LONDON (Reuters) - Factory orders unexpectedly fell in October as exports weakened at their sharpest rate in a year, a survey showed on Tuesday.
The Confederation of British Industry said its monthly manufacturing order books balance fell to -6 from +6 in September, well below expectations for a slight weakening in growth to +4.
The export orders balance slipped to -9, the lowest since October 2006, from -2, suggesting that a strong pound is weighing on demand for British goods abroad.
Firms were also less confident about putting up prices, with the average prices expectations balance easing to +14 from +16 in September.
The figures did little to alter expectations that the Bank of England will keep interest rates on hold at 5.75 percent for the time being, but may cut borrowing costs next year.
“It is clear that higher interest rates, the strong pound and a global slowdown are starting to have some impact,” said Paul Dales of Capital Economics.
“But with that impact so far only modest, and with the prices balances having remained fairly high, the Monetary Policy Committee can afford to wait a little longer before cutting rates.”

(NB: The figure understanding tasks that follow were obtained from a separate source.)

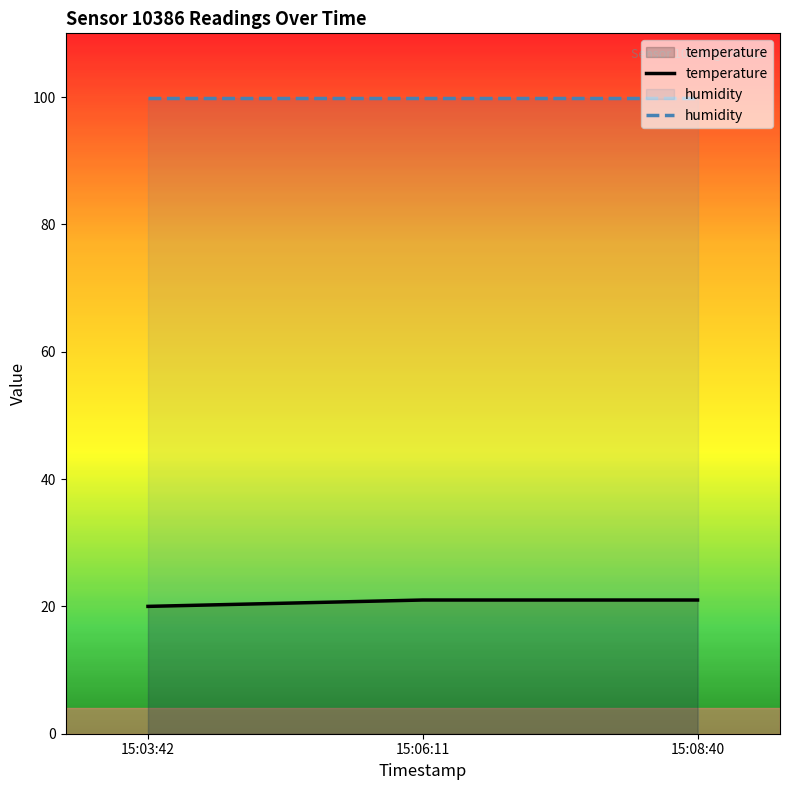

What is the difference between the highest and lowest values at 15:08:40?

78.9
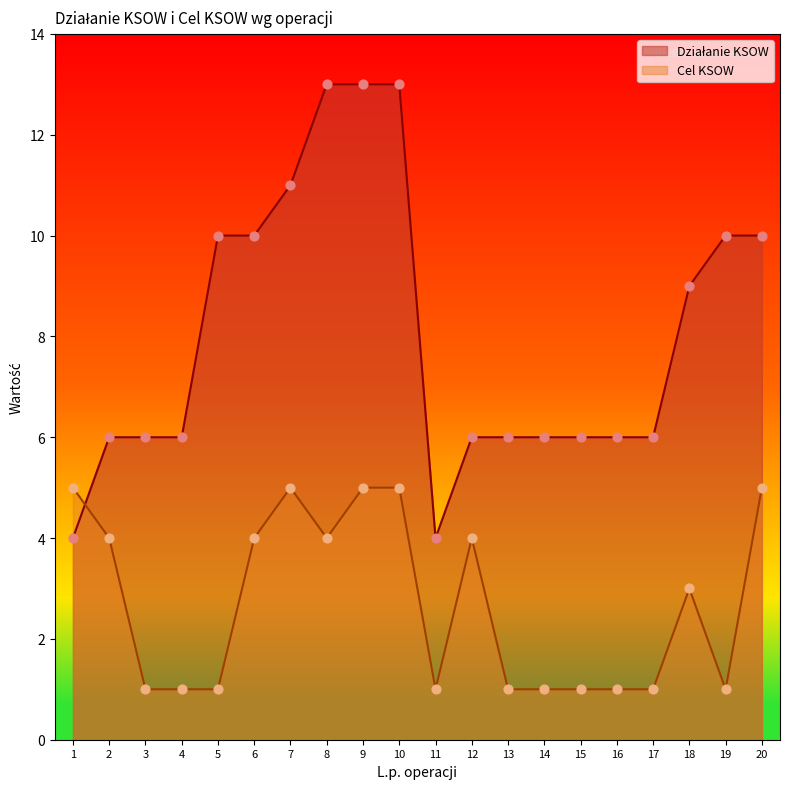

Which series contains the highest Y value?

Działanie KSOW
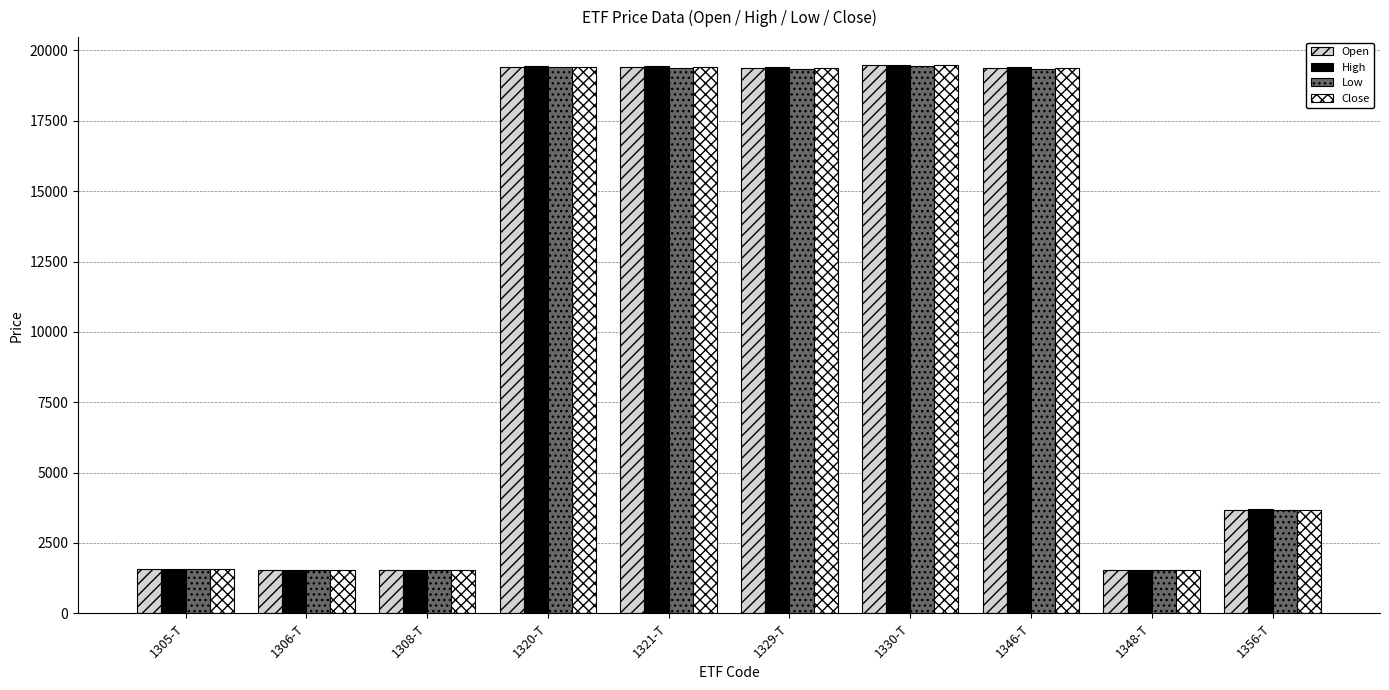

At which label is Low closest to 10492?

1356-T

A quarterly survey of CBI members, published at the same time, showed manufacturers were at their most pessimistic about their business prospects since the beginning of last year, with the business situation balance slipping to -13 from -2 in July.
The quarterly balances showed firms were less optimistic about order volumes in the next three months and also planned to spend less on investment.

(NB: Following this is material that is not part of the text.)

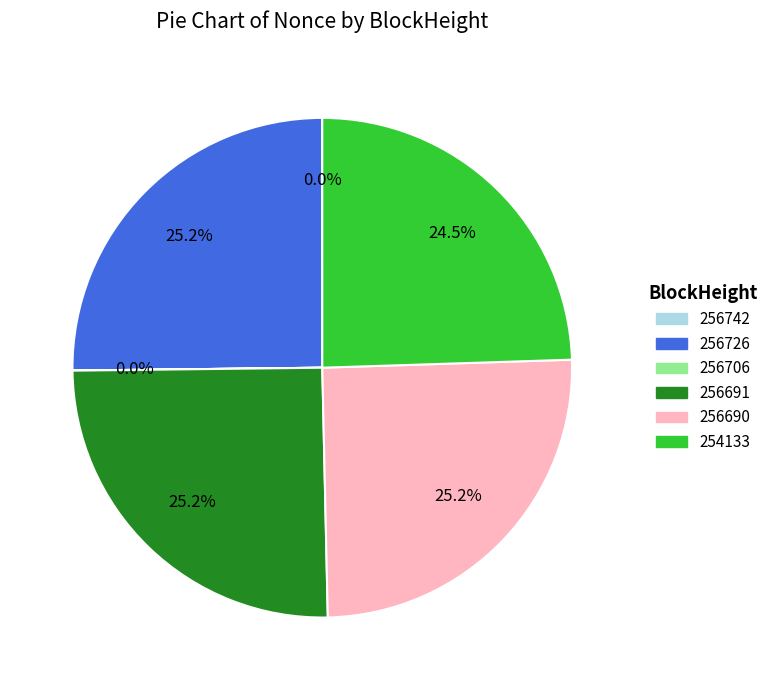

Is there any slice that represents more than half of the pie?

No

And signs that capacity constraints are easing may also provide some comfort to policymakers worried about building inflationary pressures in the economy.
The percentage of firms operating below capacity increased to 60 percent in October from 50 percent in the July survey, the highest proportion in nearly two years.
“There are some tentative signs that the pace of demand and output growth will edge lower in coming months,” said Ian McCafferty, CBI chief economic advisor.
“Domestic demand is now starting to respond to higher interest rates and exporters are feeling the impact of the weaker dollar.”